* _Directions for this task_:
Of the lines listed below, return exactly those that run from the line containing "27: (257, 351)" through the line containing "97: (231, 425)", both included.

* _Records shown_:
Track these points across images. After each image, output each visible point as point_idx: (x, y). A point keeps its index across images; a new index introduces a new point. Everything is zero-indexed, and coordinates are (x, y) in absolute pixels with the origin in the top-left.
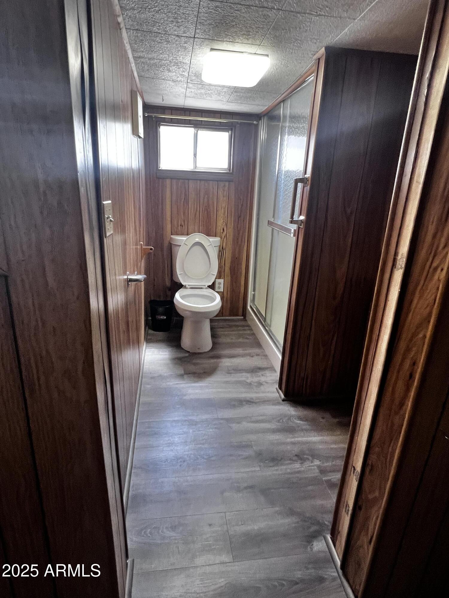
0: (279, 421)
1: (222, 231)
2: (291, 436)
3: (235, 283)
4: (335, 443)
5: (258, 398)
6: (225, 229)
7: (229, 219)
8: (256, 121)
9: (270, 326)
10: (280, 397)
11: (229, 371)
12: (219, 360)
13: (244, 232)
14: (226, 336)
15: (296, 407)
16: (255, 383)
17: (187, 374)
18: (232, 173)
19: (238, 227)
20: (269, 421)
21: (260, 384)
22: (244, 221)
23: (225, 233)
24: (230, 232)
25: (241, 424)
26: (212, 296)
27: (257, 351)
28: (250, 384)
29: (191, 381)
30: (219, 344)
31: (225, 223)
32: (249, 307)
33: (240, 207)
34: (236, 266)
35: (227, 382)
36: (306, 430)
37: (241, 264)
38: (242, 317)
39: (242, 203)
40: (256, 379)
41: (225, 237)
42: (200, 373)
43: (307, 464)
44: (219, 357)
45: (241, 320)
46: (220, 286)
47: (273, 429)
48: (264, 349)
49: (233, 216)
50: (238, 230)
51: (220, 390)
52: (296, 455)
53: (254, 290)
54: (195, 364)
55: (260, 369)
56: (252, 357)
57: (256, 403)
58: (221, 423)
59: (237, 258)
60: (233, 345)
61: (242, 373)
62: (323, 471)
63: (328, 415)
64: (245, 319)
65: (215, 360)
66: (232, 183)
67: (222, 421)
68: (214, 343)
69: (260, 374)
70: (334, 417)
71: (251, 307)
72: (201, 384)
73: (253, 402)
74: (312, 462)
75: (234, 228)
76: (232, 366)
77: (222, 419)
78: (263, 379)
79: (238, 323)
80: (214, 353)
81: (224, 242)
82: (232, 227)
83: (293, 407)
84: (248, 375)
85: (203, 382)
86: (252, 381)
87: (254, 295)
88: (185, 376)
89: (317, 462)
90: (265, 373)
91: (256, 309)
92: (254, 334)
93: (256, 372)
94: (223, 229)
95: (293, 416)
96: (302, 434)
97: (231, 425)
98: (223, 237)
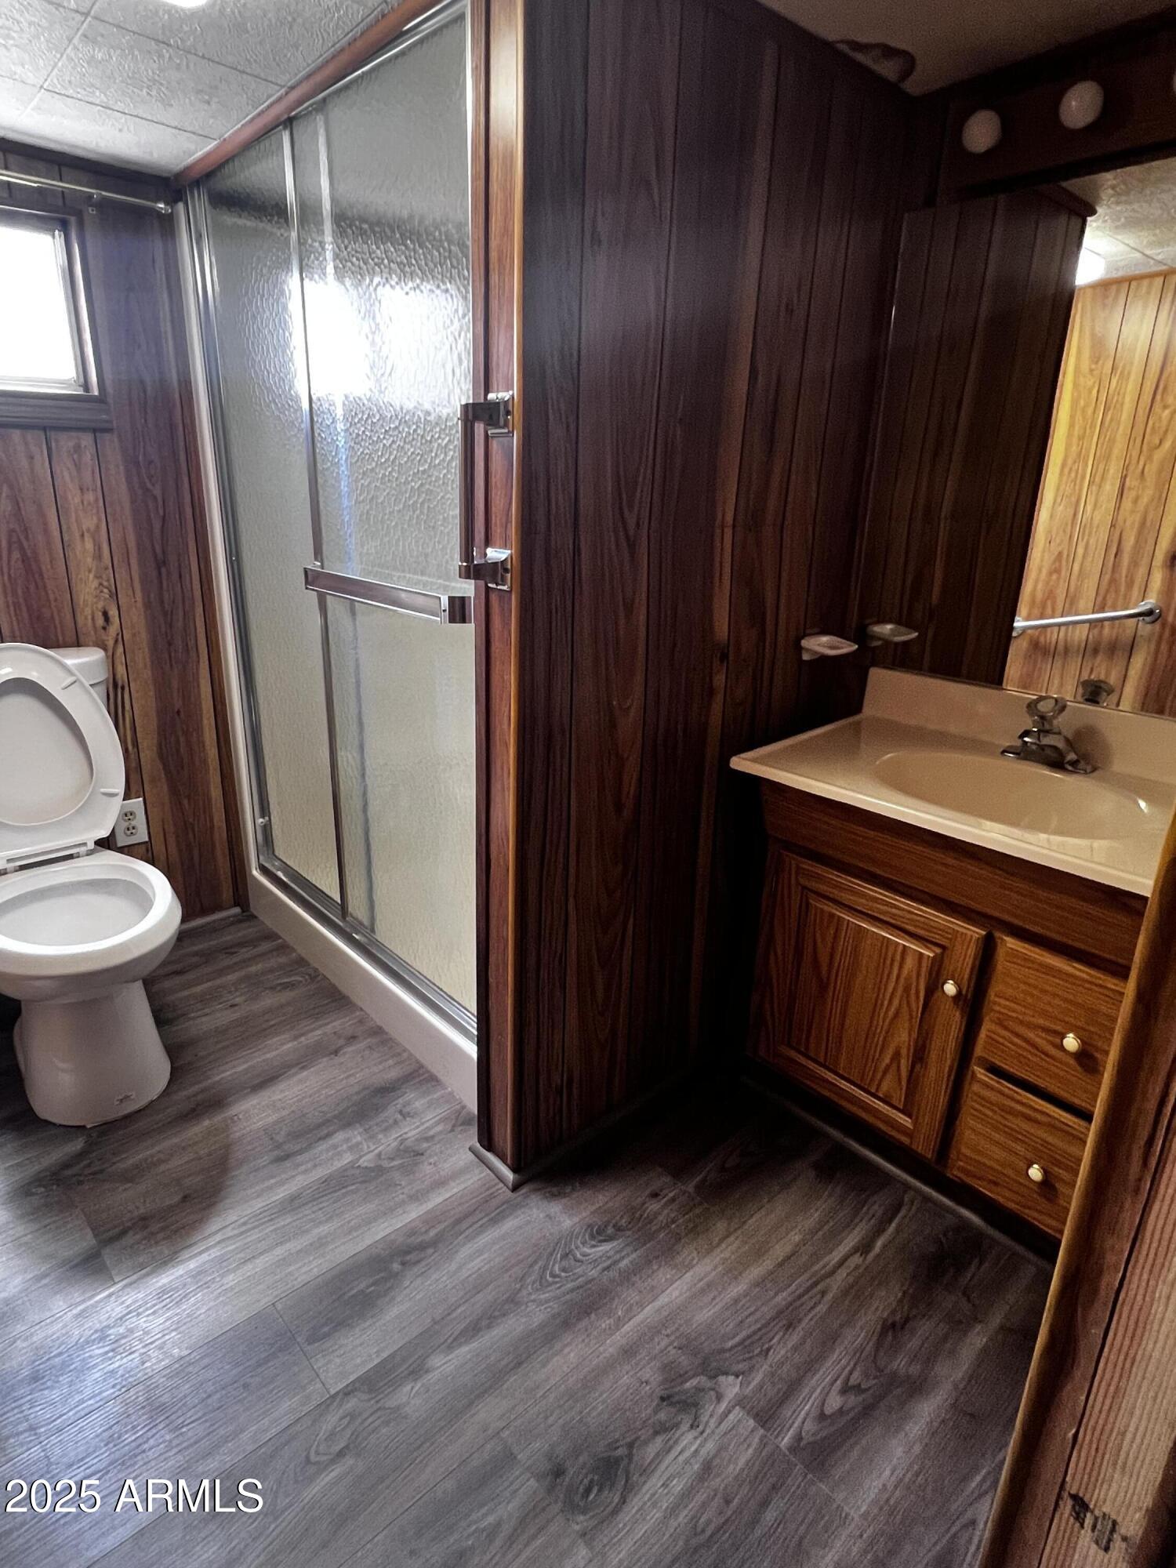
0: (542, 1284)
1: (100, 621)
2: (605, 1323)
3: (189, 797)
4: (733, 1272)
5: (430, 1220)
6: (113, 612)
7: (122, 574)
8: (166, 203)
9: (373, 930)
10: (501, 1179)
11: (278, 1146)
12: (218, 1119)
13: (188, 615)
14: (205, 1000)
15: (565, 1195)
16: (393, 1159)
17: (111, 1240)
18: (101, 400)
19: (162, 602)
20: (511, 1302)
21: (411, 1155)
22: (180, 577)
23: (114, 628)
24: (136, 619)
25: (427, 1371)
26: (128, 879)
27: (337, 1024)
28: (379, 1170)
29: (142, 1267)
30: (193, 1042)
31: (106, 590)
32: (256, 873)
33: (157, 525)
34: (182, 739)
35: (293, 1203)
36: (636, 1270)
37: (199, 729)
38: (237, 910)
39: (161, 512)
40: (388, 1142)
41: (116, 641)
42: (171, 1208)
43: (711, 1411)
44: (215, 1102)
45: (237, 921)
46: (133, 823)
47: (542, 1326)
48: (361, 1009)
49: (134, 562)
50: (165, 614)
51: (279, 1251)
52: (663, 1399)
53: (264, 809)
54: (129, 1177)
55: (385, 1092)
56: (336, 1052)
57: (434, 1243)
58: (352, 1416)
59: (178, 712)
60: (249, 1033)
61: (328, 1135)
62: (766, 1415)
63: (660, 1180)
64: (248, 916)
65: (207, 1123)
66: (107, 436)
67: (351, 1404)
68: (173, 1050)
69: (391, 1112)
70: (678, 1173)
71: (264, 870)
72: (192, 1265)
73: (422, 1247)
74: (719, 1398)
75: (148, 605)
76: (282, 1120)
77: (347, 1392)
78: (410, 1131)
79: (228, 938)
80: (188, 1092)
81: (117, 662)
82: (140, 604)
83: (554, 1196)
84: (356, 1135)
85: (196, 1250)
86: (379, 1155)
87: (267, 830)
88: (108, 1255)
89: (731, 1387)
90: (408, 1103)
91: (285, 874)
92: (301, 962)
93: (378, 1109)
94: (105, 614)
95: (571, 1235)
96: (632, 1296)
97: (392, 1402)
98: (111, 643)
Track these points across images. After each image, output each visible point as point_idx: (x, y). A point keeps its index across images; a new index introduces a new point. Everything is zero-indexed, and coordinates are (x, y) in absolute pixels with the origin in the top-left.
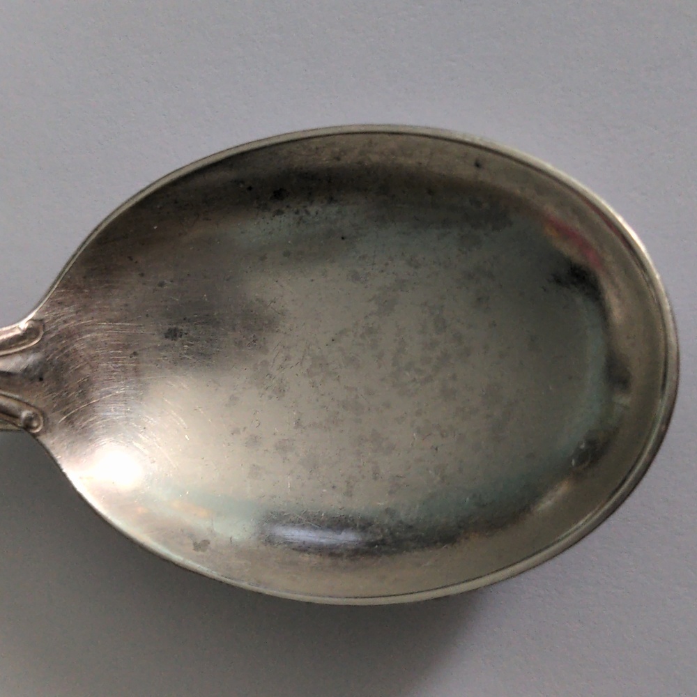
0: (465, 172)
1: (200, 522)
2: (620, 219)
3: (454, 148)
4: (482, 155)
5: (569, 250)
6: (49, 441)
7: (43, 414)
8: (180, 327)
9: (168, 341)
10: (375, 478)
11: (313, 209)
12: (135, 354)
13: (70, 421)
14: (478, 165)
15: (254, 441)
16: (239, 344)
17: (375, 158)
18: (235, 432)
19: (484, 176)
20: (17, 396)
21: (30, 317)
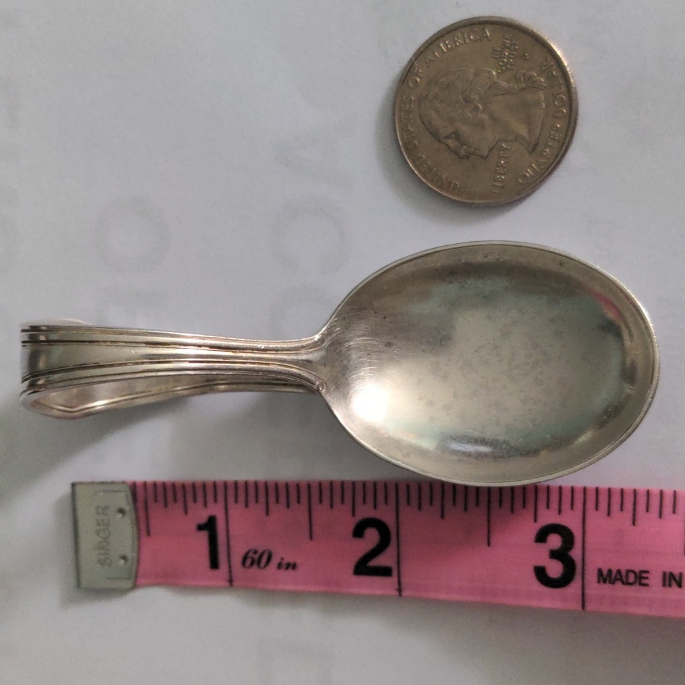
0: (554, 267)
1: (411, 439)
2: (639, 304)
3: (549, 255)
4: (563, 260)
5: (611, 315)
6: (328, 398)
7: (326, 384)
8: (392, 341)
9: (386, 348)
10: (497, 425)
11: (469, 282)
12: (369, 354)
13: (337, 387)
14: (561, 264)
15: (431, 404)
16: (424, 351)
17: (507, 258)
18: (421, 398)
19: (563, 270)
20: (314, 373)
21: (321, 332)
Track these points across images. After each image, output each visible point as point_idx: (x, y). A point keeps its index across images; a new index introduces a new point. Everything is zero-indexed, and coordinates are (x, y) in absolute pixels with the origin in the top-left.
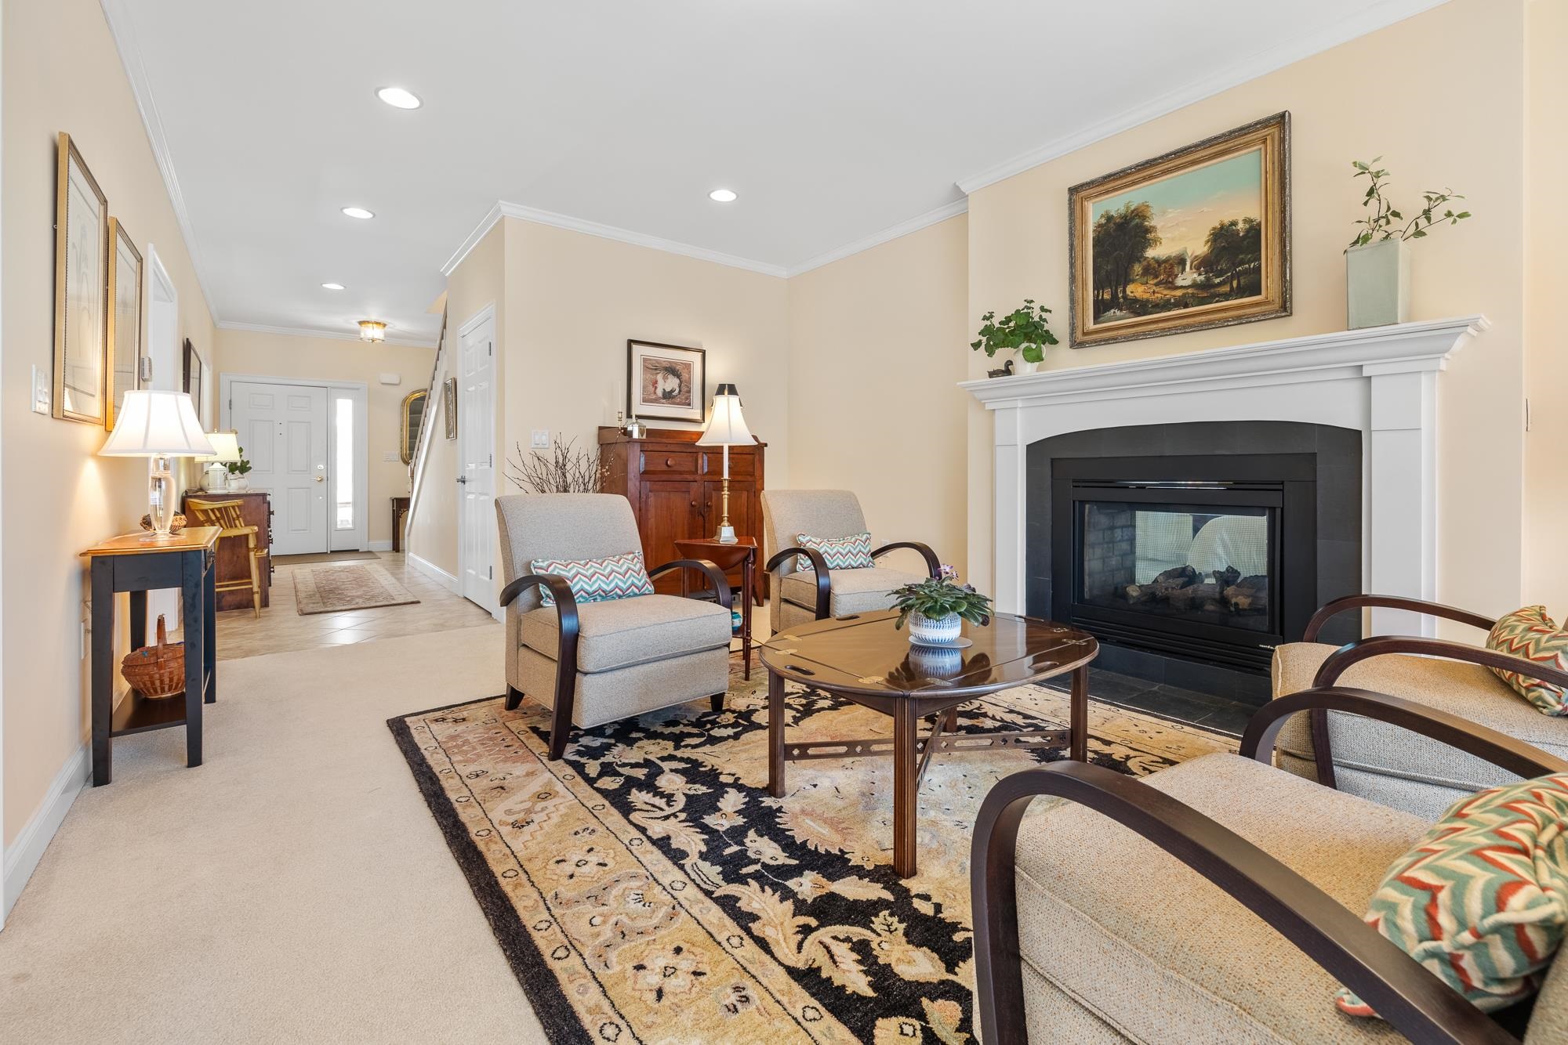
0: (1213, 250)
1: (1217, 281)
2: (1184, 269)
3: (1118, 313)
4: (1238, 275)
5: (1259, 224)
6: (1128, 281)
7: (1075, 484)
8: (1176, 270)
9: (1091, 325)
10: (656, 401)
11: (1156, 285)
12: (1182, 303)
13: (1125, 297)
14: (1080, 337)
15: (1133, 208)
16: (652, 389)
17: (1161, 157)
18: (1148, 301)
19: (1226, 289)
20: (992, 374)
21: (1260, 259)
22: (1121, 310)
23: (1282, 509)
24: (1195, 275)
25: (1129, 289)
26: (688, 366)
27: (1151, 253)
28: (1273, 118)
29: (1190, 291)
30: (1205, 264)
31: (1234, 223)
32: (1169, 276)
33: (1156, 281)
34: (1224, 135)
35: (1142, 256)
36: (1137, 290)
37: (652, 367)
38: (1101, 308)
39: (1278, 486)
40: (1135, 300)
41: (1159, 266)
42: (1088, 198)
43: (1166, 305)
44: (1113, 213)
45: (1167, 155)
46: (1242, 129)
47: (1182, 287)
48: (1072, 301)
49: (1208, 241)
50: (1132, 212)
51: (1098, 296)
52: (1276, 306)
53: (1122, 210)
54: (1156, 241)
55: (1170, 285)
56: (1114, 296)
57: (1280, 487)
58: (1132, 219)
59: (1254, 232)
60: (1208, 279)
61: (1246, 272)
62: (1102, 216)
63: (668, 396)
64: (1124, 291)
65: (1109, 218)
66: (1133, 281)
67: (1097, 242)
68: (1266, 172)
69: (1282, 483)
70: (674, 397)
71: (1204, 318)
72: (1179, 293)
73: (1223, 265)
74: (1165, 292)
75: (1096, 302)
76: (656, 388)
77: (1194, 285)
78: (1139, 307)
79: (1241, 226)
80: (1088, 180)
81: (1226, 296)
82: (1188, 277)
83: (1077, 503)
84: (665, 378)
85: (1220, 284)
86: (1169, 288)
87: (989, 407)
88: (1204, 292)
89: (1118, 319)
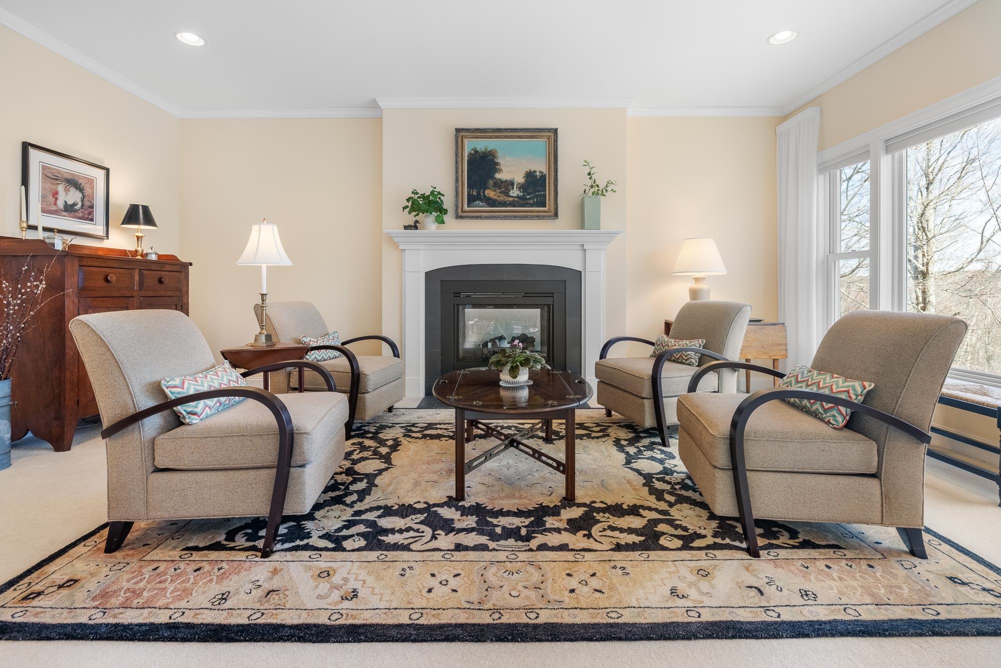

* _Completed task_:
27: (257, 351)
28: (250, 384)
29: (191, 381)
30: (219, 344)
31: (225, 223)
32: (249, 307)
33: (240, 207)
34: (236, 266)
35: (227, 382)
36: (306, 430)
37: (241, 264)
38: (242, 317)
39: (242, 203)
40: (256, 379)
41: (225, 237)
42: (200, 373)
43: (307, 464)
44: (219, 357)
45: (241, 320)
46: (220, 286)
47: (273, 429)
48: (264, 349)
49: (233, 216)
50: (238, 230)
51: (220, 390)
52: (296, 455)
53: (254, 290)
54: (195, 364)
55: (260, 369)
56: (252, 357)
57: (256, 403)
58: (221, 423)
59: (237, 258)
60: (233, 345)
61: (242, 373)
62: (323, 471)
63: (328, 415)
64: (245, 319)
65: (215, 360)
66: (232, 183)
67: (222, 421)
68: (214, 343)
69: (260, 374)
70: (334, 417)
71: (251, 307)
72: (201, 384)
73: (253, 402)
74: (312, 462)
75: (234, 228)
76: (232, 366)
77: (222, 419)
78: (263, 379)
79: (238, 323)
80: (214, 353)
81: (224, 242)
82: (232, 227)
83: (293, 407)
84: (248, 375)
85: (203, 382)
86: (252, 381)
87: (254, 295)
88: (185, 376)
89: (317, 462)
90: (265, 373)
91: (256, 309)
92: (254, 334)
93: (256, 372)
94: (223, 229)
95: (293, 416)
96: (302, 434)
97: (231, 425)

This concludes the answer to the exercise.